Rzeczniczka poinformowała, że agresywnego młodzieńca policja zatrzymała w sobotę wieczorem po kolejnej awanturze. Tym razem jego ofiarą była matka. 18-latek był pijany.
Jurecka powiedziała, że z ustaleń policjantów wynika, że nastolatek od kilku miesięcy dręczył fizycznie i psychicznie matkę, młodszego brata i dziadków.
- Groził im siekierą lub nożem. Dopuścił się również uszkodzenia ciała matki i babci - dodała.
W poniedziałek usłyszał prokuratorskie zarzuty znęcania się i uszkodzenia ciała. Jeszcze tego samego dnia oświęcimski sąd rejonowy zadecydował aresztowaniu go.
- Za znęcanie się grozi mężczyźnie do pięciu lat więzienia.
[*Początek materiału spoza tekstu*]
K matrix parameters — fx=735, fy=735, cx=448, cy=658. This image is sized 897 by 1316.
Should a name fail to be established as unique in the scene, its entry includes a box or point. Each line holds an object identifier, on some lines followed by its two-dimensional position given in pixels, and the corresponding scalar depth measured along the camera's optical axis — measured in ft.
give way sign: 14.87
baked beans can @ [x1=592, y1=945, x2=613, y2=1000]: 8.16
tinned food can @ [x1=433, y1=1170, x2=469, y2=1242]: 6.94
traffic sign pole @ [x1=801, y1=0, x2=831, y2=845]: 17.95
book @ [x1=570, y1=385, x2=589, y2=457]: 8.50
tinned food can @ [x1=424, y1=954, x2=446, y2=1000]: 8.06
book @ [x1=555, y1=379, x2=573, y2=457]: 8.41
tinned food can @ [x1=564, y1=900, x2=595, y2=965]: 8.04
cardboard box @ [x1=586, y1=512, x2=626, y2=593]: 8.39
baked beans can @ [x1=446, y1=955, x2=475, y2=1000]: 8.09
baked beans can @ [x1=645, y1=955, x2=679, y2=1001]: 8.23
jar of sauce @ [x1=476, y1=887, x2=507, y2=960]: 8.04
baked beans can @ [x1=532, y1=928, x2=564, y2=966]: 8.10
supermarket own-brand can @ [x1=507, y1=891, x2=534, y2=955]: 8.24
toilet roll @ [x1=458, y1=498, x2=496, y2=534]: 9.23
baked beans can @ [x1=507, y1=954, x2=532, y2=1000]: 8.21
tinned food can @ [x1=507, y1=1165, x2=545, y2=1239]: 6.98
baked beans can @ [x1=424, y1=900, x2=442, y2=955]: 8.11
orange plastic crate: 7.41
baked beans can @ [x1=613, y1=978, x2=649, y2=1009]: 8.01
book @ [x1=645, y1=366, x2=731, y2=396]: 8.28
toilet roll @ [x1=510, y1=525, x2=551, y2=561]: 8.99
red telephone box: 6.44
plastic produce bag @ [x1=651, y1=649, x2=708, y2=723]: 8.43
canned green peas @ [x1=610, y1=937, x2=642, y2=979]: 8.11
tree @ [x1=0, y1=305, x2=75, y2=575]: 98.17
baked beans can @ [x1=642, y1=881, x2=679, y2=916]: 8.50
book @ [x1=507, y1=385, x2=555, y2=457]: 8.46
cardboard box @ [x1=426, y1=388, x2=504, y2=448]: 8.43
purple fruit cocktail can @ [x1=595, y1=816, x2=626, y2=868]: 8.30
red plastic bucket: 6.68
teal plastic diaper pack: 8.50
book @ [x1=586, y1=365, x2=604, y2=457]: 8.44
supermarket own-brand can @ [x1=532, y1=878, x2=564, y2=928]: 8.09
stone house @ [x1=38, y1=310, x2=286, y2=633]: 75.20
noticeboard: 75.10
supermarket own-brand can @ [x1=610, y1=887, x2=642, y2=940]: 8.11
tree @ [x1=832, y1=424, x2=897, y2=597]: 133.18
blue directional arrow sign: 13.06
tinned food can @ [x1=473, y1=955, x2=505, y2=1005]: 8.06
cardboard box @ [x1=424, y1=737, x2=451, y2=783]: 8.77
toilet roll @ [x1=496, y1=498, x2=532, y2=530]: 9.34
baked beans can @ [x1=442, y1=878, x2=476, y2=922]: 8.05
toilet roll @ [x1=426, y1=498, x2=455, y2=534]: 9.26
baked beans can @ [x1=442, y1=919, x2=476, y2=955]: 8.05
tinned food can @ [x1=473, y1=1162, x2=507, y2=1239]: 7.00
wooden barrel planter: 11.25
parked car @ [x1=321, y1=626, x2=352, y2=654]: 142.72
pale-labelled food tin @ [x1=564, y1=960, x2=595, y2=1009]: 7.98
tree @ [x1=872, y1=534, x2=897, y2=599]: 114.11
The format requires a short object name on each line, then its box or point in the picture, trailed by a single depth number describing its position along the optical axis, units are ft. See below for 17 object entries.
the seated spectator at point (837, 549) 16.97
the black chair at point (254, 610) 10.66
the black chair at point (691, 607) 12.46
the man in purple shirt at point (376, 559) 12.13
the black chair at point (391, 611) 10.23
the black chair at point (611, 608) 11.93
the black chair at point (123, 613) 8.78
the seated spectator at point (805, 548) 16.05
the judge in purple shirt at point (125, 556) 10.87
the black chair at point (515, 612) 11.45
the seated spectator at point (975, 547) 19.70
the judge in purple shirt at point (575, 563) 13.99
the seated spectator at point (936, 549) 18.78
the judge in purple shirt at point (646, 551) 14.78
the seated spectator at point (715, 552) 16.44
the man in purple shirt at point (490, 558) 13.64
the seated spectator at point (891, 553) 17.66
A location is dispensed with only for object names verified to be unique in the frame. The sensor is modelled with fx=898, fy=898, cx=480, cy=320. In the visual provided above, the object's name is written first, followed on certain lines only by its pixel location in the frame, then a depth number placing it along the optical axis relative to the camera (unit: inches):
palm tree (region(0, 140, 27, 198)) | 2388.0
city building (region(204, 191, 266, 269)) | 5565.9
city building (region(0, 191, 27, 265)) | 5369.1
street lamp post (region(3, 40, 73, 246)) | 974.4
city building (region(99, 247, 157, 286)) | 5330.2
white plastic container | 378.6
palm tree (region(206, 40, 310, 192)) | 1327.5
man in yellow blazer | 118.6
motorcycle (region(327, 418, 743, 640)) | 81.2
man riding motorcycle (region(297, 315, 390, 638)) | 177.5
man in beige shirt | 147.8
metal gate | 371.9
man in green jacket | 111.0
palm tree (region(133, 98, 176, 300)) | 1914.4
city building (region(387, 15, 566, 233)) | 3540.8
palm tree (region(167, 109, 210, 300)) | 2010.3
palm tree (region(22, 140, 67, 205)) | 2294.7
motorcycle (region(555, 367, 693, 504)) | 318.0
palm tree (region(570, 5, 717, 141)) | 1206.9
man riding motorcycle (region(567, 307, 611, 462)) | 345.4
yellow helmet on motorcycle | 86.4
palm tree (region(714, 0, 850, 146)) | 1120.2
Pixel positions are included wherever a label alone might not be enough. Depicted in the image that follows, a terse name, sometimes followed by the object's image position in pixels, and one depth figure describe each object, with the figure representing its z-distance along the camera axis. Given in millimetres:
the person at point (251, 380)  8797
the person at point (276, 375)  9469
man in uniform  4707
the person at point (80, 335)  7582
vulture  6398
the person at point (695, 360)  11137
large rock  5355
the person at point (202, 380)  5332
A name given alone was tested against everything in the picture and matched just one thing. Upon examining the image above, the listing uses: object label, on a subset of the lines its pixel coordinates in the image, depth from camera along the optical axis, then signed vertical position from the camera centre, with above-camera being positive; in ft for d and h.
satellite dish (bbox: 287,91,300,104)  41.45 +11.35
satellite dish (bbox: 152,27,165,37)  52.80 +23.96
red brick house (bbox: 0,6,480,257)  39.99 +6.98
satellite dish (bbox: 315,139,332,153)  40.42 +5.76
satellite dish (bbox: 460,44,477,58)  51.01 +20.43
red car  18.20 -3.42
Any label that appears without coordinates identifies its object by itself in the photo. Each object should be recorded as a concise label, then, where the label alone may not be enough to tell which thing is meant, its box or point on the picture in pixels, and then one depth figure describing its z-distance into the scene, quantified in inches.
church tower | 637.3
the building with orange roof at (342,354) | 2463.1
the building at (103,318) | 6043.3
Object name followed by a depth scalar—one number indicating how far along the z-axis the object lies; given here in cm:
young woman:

Za uszkodzenie ciała może trafić za kraty na 15 lat - zaznaczyła Małgorzata Jurecka.
W takich przypadkach pomocą pokrzywdzonym służy wiele instytucji, m.in. powiatowe centra pomocy rodzinie, ośrodki pomocy społecznej czy ośrodki interwencji kryzysowej. Policjantka zaapelowała do osób, które są świadkami przemocy o jej przerwanie. Najczęściej są to sąsiedzi lub bliska rodzina. W pilnych przypadkach trzeba interweniować, dzwoniąc pod numer alarmowy 112.